(Records contained in a dataset)
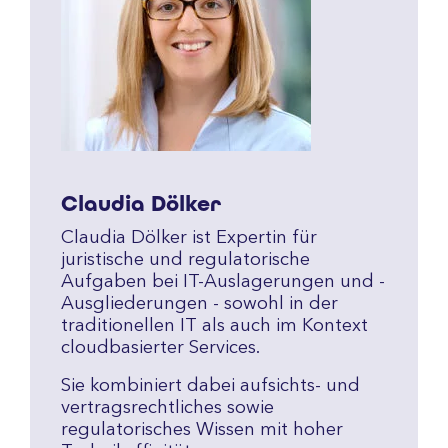
Claudia Dölker
Claudia Dölker ist Expertin für
juristische und regulatorische
Aufgaben bei IT-Auslagerungen und -
Ausgliederungen - sowohl in der
traditionellen IT als auch im Kontext
cloudbasierter Services.
Sie kombiniert dabei aufsichts- und
vertragsrechtliches sowie
regulatorisches Wissen mit hoher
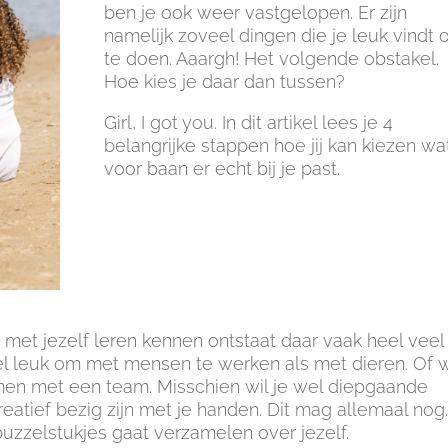
ben je ook weer vastgelopen. Er zijn
namelijk zoveel dingen die je leuk vindt
te doen. Aaargh! Het volgende obstakel.
Hoe kies je daar dan tussen?
Girl, I got you. In dit artikel lees je 4
belangrijke stappen hoe jij kan kiezen wa
voor baan er echt bij je past.
met jezelf leren kennen ontstaat daar vaak heel veel
wel leuk om met mensen te werken als met dieren. Of w
men met een team. Misschien wil je wel diepgaande
reatief bezig zijn met je handen. Dit mag allemaal nog
 puzzelstukjes gaat verzamelen over jezelf.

== EXERCISE DESCRIPTION ==
Your task is to reproduce every record exactly while omitting the pictures.

== WORKED SOLUTION ==
Claudia Dölker
Claudia Dölker ist Expertin für
juristische und regulatorische
Aufgaben bei IT-Auslagerungen und -
Ausgliederungen - sowohl in der
traditionellen IT als auch im Kontext
cloudbasierter Services.
Sie kombiniert dabei aufsichts- und
vertragsrechtliches sowie
regulatorisches Wissen mit hoher
ben je ook weer vastgelopen. Er zijn
namelijk zoveel dingen die je leuk vindt
te doen. Aaargh! Het volgende obstakel.
Hoe kies je daar dan tussen?
Girl, I got you. In dit artikel lees je 4
belangrijke stappen hoe jij kan kiezen wa
voor baan er echt bij je past.
met jezelf leren kennen ontstaat daar vaak heel veel
wel leuk om met mensen te werken als met dieren. Of w
men met een team. Misschien wil je wel diepgaande
reatief bezig zijn met je handen. Dit mag allemaal nog
 puzzelstukjes gaat verzamelen over jezelf.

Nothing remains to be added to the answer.